The court determined that Ms. Darby’s allegations met this threshold. Although the Sixth Circuit agreed that a genetic mutation that merely predisposes an individual to other conditions, such as cancer, is not itself a disability under the ADA, the court ultimately held that Ms. Darby had alleged more than that. Ms. Darby alleged both that she had a genetic mutation that limits normal cell growth and the growth of abnormal cells, and that her condition was serious enough to “warrant an invasive corrective procedure.” Therefore, the court concluded that it was at least plausible that Ms. Darby is substantially limited in normal cell growth (a “major life activity” according to the 2008 amendments to the ADA) compared to the general population. Further, the ADA’s implementing regulations characterize cancer as a condition that, “at a minimum,” will qualify as an impairment that substantially limits a major life activity. According to the Sixth Circuit, that language “appears to set a floor, not a ceiling.” Thus, the Sixth Circuit concluded that was at least plausible that Ms. Darby’s gene mutation and abnormal cell growth, though not cancerous, could nevertheless qualify as a disability under the ADA.

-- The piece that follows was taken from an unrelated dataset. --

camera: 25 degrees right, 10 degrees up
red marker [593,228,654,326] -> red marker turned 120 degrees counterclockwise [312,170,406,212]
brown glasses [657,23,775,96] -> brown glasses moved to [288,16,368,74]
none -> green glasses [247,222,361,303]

The Sixth Circuit was careful to emphasize the narrow nature of both the issue before the court and its holding, clarifying that the court was not deciding whether Ms. Darby’s condition in fact falls under the ADA’s definition of a disability. Further, the court did not determine whether Ms. Darby’s pre-cancerous cells at issue constitute a substantial limitation on her normal cell growth or whether those pre-cancerous cells were caused by Ms. Darby’s genetic mutation. Rather, the court simply held that Ms. Darby’s condition could be considered a disability under the ADA if certain conditions were found to be satisfied. Ultimately, the Sixth Circuit reversed and remanded the case, instructing the District Court to reconsider her claims under the ADA, as well as under Ohio law.

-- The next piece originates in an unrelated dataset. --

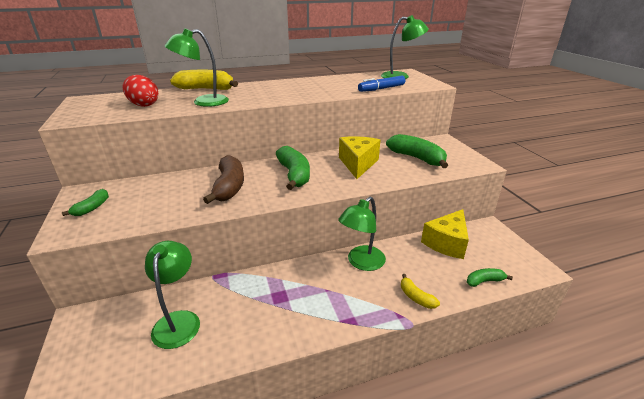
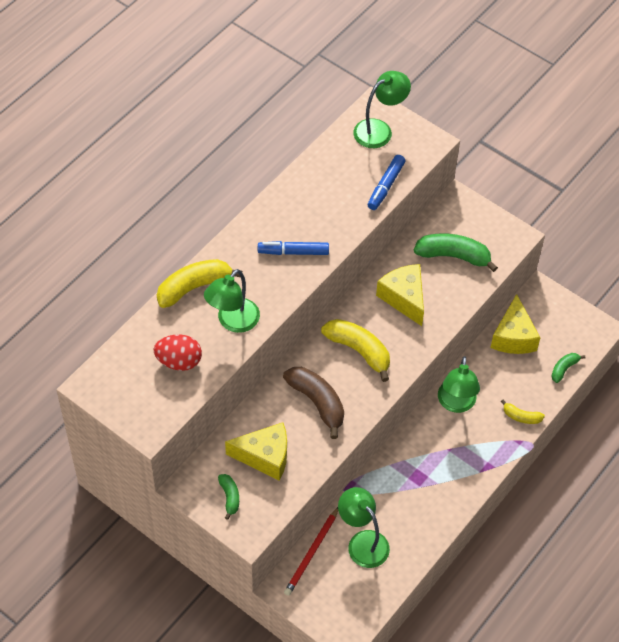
camera: 35 degrees left, 25 degrees up
green banana [276,146,310,190] -> yellow banana [321,319,390,382]
none -> yellow cheese [225,423,287,481]
none -> blue marker [258,241,329,255]
none -> red pencil [284,507,338,596]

We will continue to keep you updated as new developments in this and other similar disability discrimination cases arise. In the meantime, employers should be cautious when making employment decisions regarding requests for accommodation involving the BRCA1 gene or other alleged genetic mutations, and should be sure to engage in the interactive process with employees, accommodating such requests when feasible. Employers additionally should be mindful that genetic mutation issues not only implicate potential ADA issues, but issues under the Genetic Information Nondiscrimination Act (GINA).